What would your automatic spelling correction bot fix in this sentence fragment?

Anonymous said...

Your very last sentence: "In the longer term I think it would be awesome to attempt detect really simple bugs in actual code (things like memcpy(dest,0,0))."

It would be cool to run llvm clang over all C/Obj-C/C++ projects and use its diagnostic abilities to generate a patch that applies "fix-it hints". See http://clang.llvm.org/diagnostics.html

John C said...

By "its self" I think he means that his Perl code is self aware.

Xanni said...

conical -> canonical?

Anonymous said...

"agument" => "augument"

...What's augument?

Thomas Taschauer said...

Somehow similar to one of my projects: Bloki - http://bloki.tomtasche.at/ :)

Let's fix all those nasty misspellings! ;)

Have a great day
Tom

Anonymous said...

"conical -> canonical?"

That's really rather ionic!

Anonymous said...

This was great, thanks!

Lucas De Marchi said...

I have a project hosted at github to find misspellings on source code.

It's reported to successfully work on large projects like the Linux kernel, FreeBSD, oFono, ConnMan etc. It uses its own database for common misspelled words (based on the one found on wikipedia). The first time it was used for the Linux Kernel, it generated a patch of thousands of lines, which was accepted by Linus.

I wonder if you could use it to correct also the source code in github projects instead of only the README files. Here it is:
https://github.com/lucasdemarchi/codespell

Aaron Davies said...

The code its self is very simple (albeit not very good, it was written after I got back from clubbing @ JWZ’s club [DNA lounge]). There is something about a lack of sleep which makes perl code and regexs seem like a good idea.

oh the irony....

A Real Github User said...

Please leave my github repositories, and any repos I care about, alone. I don't want your bot bothering me with garbage. If I get a pull request from a bot like this, you bet it would be reported to github as spam...

YaZug said...

inital => initial

also how would I run it and point it at my github repos?

David Precious said...

@"A Real Github User" - you'd count submissions which are intended to be helpful, albeit automatically generated, as spam?

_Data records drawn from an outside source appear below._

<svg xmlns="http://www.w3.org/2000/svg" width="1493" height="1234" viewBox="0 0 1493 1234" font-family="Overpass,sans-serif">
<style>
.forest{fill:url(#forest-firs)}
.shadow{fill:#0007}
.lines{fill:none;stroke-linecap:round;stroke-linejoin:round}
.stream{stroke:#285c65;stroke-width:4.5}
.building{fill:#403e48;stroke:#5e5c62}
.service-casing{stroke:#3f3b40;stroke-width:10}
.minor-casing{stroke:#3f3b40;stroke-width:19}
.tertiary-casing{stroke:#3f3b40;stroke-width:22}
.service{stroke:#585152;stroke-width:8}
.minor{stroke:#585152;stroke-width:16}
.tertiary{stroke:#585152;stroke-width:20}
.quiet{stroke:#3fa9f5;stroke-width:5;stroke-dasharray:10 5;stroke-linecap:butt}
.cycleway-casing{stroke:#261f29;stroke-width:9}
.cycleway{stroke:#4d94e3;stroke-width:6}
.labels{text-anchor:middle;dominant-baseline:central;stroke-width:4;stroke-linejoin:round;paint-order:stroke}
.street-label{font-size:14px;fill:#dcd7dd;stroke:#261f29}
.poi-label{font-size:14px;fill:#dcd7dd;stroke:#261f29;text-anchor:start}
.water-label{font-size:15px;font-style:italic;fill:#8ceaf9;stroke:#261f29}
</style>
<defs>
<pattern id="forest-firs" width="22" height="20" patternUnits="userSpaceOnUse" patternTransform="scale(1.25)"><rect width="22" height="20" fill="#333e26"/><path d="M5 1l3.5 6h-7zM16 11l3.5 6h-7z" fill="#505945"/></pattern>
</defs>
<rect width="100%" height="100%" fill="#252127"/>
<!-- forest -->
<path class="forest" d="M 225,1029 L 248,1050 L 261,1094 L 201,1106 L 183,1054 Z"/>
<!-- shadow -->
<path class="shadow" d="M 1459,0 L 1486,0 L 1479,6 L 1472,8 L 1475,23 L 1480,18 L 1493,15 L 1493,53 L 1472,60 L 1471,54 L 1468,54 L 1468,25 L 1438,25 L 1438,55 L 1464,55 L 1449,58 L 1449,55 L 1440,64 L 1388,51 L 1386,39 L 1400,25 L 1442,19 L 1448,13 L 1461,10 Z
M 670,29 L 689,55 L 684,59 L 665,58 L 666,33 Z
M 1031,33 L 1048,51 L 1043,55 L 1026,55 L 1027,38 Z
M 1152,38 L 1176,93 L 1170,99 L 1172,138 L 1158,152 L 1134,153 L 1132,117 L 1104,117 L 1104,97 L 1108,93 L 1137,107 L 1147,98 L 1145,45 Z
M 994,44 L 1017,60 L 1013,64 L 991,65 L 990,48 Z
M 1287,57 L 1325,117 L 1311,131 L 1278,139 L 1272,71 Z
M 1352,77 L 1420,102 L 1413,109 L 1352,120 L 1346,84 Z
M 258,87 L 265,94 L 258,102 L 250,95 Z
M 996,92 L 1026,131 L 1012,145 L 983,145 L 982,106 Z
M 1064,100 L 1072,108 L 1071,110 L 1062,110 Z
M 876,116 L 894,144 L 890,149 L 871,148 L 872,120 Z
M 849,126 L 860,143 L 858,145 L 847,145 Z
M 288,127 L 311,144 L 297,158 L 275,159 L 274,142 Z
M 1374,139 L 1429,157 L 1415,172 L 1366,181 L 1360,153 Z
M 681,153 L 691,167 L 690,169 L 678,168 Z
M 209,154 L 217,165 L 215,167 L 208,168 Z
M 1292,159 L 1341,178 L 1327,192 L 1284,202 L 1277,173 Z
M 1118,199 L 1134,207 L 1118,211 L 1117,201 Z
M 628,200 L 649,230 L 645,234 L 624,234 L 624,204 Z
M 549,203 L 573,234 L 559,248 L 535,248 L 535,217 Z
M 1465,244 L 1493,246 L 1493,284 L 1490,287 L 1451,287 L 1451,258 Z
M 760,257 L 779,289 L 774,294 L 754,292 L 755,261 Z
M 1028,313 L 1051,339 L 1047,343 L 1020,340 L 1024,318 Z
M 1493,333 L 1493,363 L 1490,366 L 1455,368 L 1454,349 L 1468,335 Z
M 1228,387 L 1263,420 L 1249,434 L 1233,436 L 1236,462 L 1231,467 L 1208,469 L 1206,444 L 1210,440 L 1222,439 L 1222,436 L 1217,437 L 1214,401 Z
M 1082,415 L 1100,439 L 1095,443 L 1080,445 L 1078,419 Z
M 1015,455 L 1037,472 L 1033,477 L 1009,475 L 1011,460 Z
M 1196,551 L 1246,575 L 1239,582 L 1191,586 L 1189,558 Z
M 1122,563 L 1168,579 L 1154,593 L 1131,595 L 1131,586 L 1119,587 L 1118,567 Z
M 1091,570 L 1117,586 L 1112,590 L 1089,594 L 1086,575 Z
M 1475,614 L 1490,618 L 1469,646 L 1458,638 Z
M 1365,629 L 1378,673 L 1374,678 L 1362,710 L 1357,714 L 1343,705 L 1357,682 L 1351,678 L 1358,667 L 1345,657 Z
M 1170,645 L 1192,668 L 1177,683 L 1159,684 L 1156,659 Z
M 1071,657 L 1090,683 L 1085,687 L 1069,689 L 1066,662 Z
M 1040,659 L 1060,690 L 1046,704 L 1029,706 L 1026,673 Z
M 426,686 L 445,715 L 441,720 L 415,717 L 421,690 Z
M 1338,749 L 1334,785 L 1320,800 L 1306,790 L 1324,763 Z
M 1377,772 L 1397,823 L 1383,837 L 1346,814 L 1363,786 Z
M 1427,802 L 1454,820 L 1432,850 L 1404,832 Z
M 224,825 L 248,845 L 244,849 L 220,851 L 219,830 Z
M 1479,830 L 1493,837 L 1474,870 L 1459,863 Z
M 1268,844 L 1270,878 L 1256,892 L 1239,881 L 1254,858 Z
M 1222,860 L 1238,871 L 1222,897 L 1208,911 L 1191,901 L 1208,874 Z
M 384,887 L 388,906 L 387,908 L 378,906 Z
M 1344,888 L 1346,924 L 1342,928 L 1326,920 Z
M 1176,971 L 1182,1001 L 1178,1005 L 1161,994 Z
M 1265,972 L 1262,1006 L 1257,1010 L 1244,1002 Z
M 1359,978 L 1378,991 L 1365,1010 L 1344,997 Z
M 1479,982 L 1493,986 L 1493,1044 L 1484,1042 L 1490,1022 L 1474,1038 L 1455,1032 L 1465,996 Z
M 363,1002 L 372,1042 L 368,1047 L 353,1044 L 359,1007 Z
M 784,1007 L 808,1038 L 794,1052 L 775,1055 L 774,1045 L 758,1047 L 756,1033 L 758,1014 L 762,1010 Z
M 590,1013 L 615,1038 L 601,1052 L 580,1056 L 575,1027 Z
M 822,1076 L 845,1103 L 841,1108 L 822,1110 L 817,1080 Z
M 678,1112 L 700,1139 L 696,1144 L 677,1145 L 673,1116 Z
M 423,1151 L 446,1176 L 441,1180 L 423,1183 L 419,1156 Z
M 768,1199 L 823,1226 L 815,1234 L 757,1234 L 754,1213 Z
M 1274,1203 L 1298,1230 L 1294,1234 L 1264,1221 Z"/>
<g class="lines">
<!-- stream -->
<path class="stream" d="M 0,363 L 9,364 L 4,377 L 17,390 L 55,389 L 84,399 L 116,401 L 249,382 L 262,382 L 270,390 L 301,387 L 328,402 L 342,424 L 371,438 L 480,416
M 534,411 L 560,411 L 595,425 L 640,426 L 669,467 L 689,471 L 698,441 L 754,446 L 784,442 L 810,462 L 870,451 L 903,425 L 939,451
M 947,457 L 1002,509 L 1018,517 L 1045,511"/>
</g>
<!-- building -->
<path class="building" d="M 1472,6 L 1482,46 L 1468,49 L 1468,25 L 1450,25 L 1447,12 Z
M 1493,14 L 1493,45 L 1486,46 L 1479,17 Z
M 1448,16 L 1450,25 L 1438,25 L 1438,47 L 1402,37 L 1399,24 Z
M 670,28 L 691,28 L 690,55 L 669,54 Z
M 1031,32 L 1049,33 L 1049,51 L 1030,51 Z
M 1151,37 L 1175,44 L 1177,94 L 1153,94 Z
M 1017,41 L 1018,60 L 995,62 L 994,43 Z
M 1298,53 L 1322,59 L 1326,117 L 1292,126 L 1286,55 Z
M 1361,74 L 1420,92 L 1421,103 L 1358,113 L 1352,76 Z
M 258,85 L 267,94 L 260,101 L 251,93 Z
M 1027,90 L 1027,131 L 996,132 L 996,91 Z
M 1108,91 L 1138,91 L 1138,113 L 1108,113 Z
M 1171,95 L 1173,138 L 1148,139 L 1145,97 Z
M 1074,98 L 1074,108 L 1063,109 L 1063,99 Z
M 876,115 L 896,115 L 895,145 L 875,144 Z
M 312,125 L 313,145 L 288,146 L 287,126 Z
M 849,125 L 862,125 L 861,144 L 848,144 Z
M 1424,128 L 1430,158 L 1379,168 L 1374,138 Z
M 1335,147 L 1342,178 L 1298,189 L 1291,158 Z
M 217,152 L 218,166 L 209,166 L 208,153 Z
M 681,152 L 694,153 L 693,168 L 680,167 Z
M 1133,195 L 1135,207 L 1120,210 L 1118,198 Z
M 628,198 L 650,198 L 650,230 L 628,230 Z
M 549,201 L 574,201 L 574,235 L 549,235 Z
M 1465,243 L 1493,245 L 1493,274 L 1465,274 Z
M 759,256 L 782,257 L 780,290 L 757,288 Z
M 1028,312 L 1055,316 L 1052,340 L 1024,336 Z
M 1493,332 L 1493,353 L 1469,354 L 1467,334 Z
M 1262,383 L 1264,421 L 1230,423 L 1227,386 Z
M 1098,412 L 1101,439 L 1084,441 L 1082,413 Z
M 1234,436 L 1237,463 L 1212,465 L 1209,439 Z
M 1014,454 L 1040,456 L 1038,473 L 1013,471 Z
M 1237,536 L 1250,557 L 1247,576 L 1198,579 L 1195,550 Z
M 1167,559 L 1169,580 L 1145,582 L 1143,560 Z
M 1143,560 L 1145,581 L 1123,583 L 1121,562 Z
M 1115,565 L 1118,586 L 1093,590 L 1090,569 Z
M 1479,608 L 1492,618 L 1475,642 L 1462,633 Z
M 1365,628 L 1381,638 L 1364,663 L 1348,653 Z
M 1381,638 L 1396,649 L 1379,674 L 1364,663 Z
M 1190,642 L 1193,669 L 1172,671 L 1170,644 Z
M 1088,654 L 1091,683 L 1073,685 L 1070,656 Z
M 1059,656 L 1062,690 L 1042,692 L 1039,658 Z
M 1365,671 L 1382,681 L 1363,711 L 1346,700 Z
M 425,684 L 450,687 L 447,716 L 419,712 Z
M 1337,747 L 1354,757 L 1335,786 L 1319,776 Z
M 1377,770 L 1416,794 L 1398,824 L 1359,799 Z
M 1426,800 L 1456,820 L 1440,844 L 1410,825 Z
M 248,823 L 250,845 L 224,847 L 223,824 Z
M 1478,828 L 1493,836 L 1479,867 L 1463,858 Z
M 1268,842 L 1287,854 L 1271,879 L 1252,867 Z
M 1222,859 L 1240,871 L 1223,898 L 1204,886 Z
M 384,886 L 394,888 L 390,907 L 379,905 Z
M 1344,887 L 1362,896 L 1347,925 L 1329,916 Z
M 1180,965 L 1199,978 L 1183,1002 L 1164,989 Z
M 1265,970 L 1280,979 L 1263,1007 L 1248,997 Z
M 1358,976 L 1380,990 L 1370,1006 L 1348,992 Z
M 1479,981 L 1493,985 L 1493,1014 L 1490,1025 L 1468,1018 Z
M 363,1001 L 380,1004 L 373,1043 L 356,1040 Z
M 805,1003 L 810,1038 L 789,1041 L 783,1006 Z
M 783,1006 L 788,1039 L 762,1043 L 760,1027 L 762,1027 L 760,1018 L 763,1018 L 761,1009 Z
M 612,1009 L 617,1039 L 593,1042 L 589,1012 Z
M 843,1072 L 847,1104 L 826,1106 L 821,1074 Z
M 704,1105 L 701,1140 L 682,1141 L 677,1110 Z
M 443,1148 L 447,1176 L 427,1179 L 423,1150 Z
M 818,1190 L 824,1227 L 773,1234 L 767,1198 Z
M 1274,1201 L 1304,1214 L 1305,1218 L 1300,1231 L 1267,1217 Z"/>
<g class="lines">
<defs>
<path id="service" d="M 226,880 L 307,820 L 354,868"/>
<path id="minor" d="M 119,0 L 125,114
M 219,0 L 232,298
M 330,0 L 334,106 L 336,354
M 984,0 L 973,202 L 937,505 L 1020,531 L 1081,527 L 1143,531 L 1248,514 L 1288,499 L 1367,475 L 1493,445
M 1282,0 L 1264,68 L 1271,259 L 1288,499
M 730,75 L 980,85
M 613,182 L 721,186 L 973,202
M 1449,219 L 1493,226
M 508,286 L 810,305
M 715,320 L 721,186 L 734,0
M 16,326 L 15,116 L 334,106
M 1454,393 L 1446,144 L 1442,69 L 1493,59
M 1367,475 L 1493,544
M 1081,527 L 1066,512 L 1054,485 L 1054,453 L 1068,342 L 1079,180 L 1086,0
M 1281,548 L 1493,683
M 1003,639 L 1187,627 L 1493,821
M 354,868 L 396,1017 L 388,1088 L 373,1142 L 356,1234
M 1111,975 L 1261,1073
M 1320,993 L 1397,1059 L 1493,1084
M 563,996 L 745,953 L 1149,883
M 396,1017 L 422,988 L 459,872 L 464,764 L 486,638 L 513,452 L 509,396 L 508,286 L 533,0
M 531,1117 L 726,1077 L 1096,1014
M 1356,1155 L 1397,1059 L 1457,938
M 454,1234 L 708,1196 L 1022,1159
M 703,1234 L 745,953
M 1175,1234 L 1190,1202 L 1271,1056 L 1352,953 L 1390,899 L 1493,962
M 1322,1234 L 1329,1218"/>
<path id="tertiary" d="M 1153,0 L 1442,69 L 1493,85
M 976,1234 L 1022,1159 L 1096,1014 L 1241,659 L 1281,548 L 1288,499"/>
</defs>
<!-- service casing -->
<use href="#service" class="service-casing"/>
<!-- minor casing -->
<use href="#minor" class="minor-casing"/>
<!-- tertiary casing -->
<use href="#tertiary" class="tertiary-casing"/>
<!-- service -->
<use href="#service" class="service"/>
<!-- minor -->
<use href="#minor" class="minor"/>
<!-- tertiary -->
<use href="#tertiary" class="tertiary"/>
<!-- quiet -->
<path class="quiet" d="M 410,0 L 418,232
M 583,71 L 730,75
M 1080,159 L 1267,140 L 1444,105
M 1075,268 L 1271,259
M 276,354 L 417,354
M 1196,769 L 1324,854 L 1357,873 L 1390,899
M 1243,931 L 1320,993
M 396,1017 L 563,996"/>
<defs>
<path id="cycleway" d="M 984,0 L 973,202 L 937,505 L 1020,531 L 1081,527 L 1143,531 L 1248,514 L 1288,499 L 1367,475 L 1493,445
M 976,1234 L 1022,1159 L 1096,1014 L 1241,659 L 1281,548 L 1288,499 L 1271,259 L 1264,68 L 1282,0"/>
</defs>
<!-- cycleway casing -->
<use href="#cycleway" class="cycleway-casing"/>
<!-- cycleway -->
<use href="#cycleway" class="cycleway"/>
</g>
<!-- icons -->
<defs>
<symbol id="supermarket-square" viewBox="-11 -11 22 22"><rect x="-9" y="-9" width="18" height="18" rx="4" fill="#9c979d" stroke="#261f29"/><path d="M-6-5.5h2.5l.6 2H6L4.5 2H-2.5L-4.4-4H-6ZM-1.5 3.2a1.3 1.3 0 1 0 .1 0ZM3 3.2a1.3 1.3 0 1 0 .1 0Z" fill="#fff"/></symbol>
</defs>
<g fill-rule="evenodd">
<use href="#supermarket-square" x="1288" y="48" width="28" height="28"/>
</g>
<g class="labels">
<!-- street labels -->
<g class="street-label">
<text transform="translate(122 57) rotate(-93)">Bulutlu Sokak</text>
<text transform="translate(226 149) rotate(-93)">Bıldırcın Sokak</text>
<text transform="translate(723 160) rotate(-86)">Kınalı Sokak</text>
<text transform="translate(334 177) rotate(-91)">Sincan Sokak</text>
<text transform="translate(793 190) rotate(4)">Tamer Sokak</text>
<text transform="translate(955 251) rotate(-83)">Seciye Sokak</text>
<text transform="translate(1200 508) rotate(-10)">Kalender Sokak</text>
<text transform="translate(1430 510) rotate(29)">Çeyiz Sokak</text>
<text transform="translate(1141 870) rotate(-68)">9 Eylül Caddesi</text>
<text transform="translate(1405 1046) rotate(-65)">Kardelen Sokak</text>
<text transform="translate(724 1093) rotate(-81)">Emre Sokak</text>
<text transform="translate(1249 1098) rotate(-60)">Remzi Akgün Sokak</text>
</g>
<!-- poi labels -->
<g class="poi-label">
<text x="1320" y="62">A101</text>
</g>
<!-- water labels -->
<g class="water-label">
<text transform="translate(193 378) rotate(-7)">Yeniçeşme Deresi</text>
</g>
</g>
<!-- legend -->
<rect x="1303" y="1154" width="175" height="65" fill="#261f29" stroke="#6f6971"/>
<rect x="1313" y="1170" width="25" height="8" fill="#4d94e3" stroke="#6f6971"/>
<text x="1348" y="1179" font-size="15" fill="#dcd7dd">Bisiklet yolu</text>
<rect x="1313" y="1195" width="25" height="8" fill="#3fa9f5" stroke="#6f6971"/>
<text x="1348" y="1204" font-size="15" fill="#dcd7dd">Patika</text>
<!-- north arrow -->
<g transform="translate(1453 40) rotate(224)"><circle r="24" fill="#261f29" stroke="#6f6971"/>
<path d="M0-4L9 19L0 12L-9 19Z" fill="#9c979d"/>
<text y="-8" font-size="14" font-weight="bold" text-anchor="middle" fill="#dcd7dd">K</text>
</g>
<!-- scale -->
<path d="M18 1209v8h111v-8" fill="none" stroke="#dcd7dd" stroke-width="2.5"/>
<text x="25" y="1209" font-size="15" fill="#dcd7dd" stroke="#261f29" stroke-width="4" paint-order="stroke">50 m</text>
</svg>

You could block the bot on GitHub if you didn't wish to receive any more pull requests from it, but I'm not convinced that GitHub would agree that it's spam.

Anonymous said...

A Real Github User: The rest of us are also real GH users. You might consider a spelling correction patch, garbage. But keep in mind that many would consider your project garbage if it contains common misspellings.